18 November 2020

On childrens story gaming and later play style

Long, long ago (fado, fado in Eireann) myself and 3 of my primary school buddies cooked up our own story game and I wanted to talk about this as I think it roots my play style since.

Broadly speaking, there was a disc-shaped world (guess what we had been reading) held up by wasps on the back of a giant dolphin. Not sure it would get us around IP infringement today but it served for then. Each of us had a continent on this world of Ping - Pong, Zip, Stink and Kongk - that filled out a copy-book, each of us appeared as a character in the others continent.

Our characters ran about on each others continents doing stuff, mostly putting odd plans in motion, chasing after story hooks and resolving conflicts through argument or essentially a loudly contested GM-fiat system. The fact that each of us ran and played simulutaneously kept things fairly on the level though not without some lumps and bumps.
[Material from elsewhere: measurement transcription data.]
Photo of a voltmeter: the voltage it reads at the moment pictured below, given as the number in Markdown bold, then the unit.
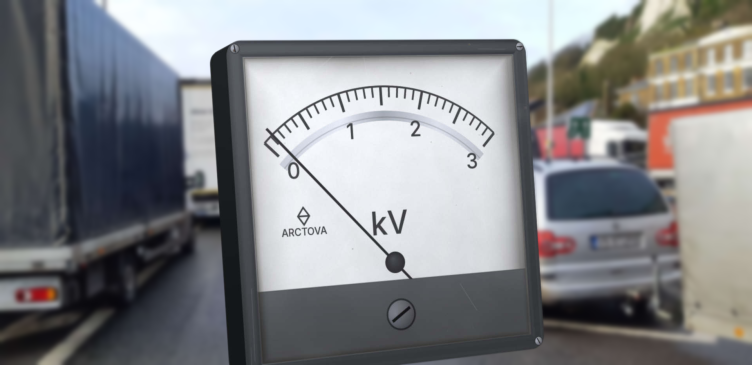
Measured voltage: **0.1** kV
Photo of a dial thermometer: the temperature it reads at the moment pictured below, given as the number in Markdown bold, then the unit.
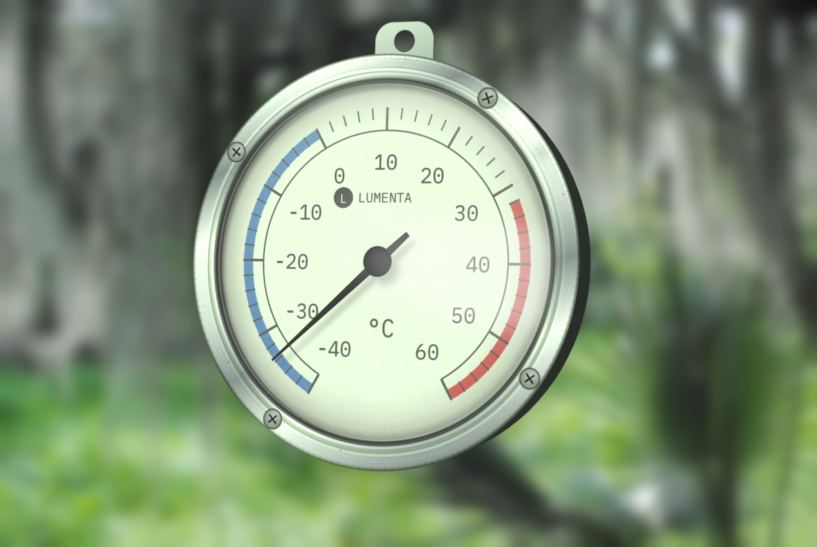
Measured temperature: **-34** °C
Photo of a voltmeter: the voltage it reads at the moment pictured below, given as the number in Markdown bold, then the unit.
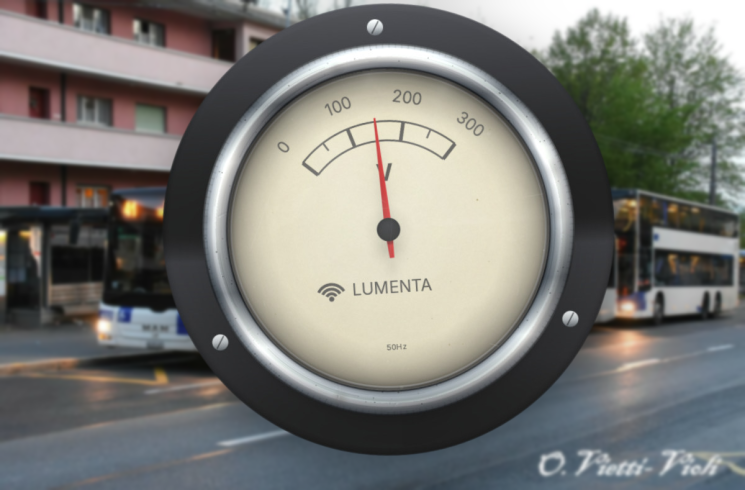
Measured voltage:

This would have been ~1990 and at the time we were reading Fighting Fantasy books and White Dwarf and playing Heroquest and Space Crusade. We were way out in the west of Ireland, very little made its way out that far (our original White Dwarf was snatched off a shelf by one of us on a trip to the North), so all of this developed more or less in isolation from any other live gaming inputs. Having figured out there were things out there, we got subscriptions to White Dwarf (1991) then Dragon Magazine (1993). We more or less simultaneously got our hands on some Advanced Fighting Fantasy material and Black Box D&D which told us there were ways to do what we had been doing, but with systems! Dice rolling! Wierd dice! This found an easy welcome.

From there, there was an attempted launch of a AFF game that did not take off. A year or two later I ran a first D&D game which ran for a fair few sessions. At this point there were groups of friends (all boys) who had more or less moved from boardgames onto RPGs, which then got super-charged when Magic: the gathering hit town. The local book store held Friday open table sessions, this allowed like-minded folk to congregate and from there a whole bunch of different games took off - AD&D, World of Darkness, Conspiracy X, Warhammer Fantasy Roleplay.

I think the early system-less experiences drilled in a sense of the activity being seperate from the particular system which made the statement 'for a specific setting, use system X' non-controversial for me. Always we had a DM who owned those books, knew the given system and the rest of us sat to table and played.

All this is sparked from a twitter thread I saw saying kids today find the demands of a game having a big-S story, as they have learned from watching streamed games, intimidating and a barrier to entry. While I agree with that specific point, I think the broad point of 'come for the story' refreshing as it implies there is hope that a broad ecosystem of games can flourish, each supporting different styles.

Seperately a lot of the responses to that thread saying 'story driven is bad' I think miss a distinction where people equate 'story driven' with 'rail-road' which is to chop a pretty subtle continuum into just two chunks. I fully agree with the point that if you have a story to tell and you do not want the players to interfere probably you should go write a book instead. If you have some big story hooks to drop and then you are willing to run with what the table does with those hooks - that is going to be a game. Maybe it will be a simple 'players flee the consequence of their actions' monster of the week type thing - thats fine, so long as it all makes sense.

To sum up - we got years of fun out of system-less rule-of-cool and I think that grounding in 'we come together to tell some sort of story' makes for a good foundation to then pick up a variety of systems and settings and enjoy the best of what is out there.